* _Extract_:
** Start **
The Movie Waffler Book Review - BORN TO BE BAD By Timon Singh | The Movie Waffler

Book Review - BORN TO BE BAD By Timon Singh

die hard villains
Collection of interviews with actors known for their portrayal of action movie antagonists.






Review by Eric Hillis

BORN TO BE BAD By Timon Singh

Like every young tyke who grew up in the 1980s, I watched more than my share of that era's action movies. It was at this time that I realised I might be taking this whole movie geek lark a bit too seriously, as I would get a tingle of excitement not when Sly, Arnie or Bruce appeared on screen, but when character actors like Brion James, Billy Drago and David Patrick Kelly showed up, always in villainous roles of course.

Timon Singh, author of Born to be Bad, clearly enjoyed a similar childhood, and developed the same obsession for bit part players and 'that guy' henchmen. He's taken that passion and channeled it into his new book, which collects interviews with a variety of actors, athletes and stunt performers whose names are synonymous with screen villainy.
** End **
* _Exercise requirements_:
In the book review, whose interviews does Born to Be Bad collect?

* _Data extract_:
** Start **
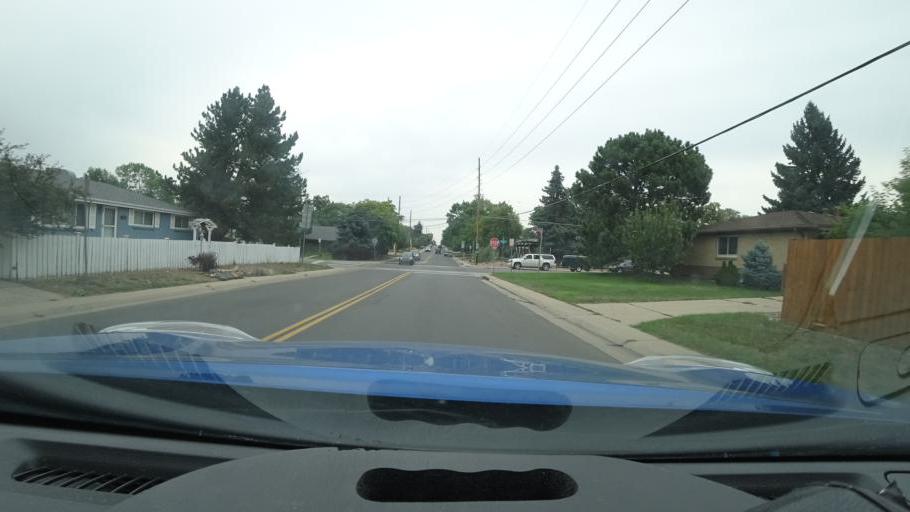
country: US
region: Colorado
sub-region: Arapahoe County
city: Glendale
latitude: 39.6817
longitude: -104.9317
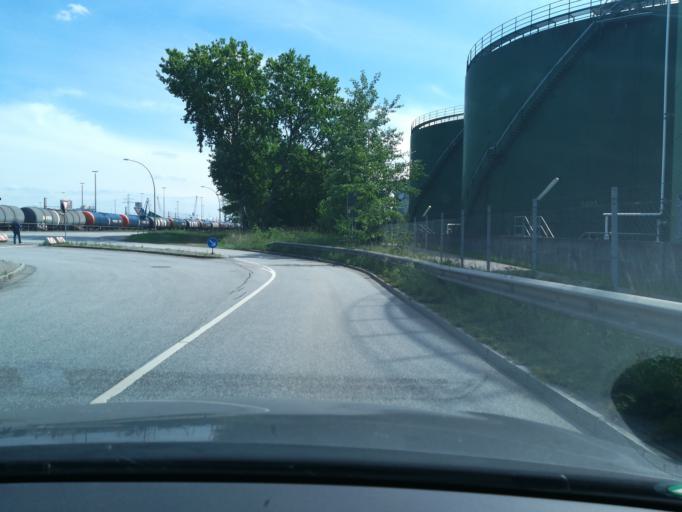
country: DE
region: Hamburg
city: Kleiner Grasbrook
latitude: 53.4995
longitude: 9.9689
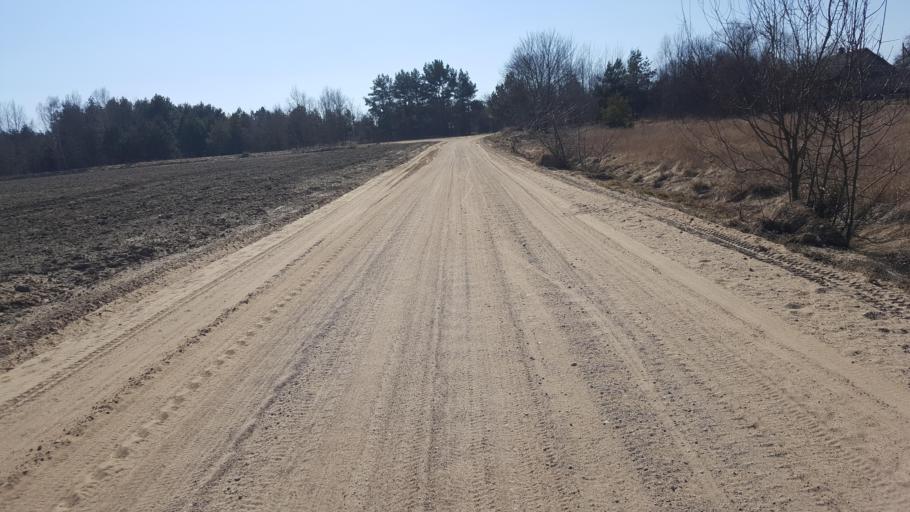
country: BY
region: Brest
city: Kamyanyets
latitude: 52.3535
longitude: 23.7569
** End **
* _Finished task_:
Interviews with a variety of actors, athletes and stunt performers whose names are synonymous with screen villainy.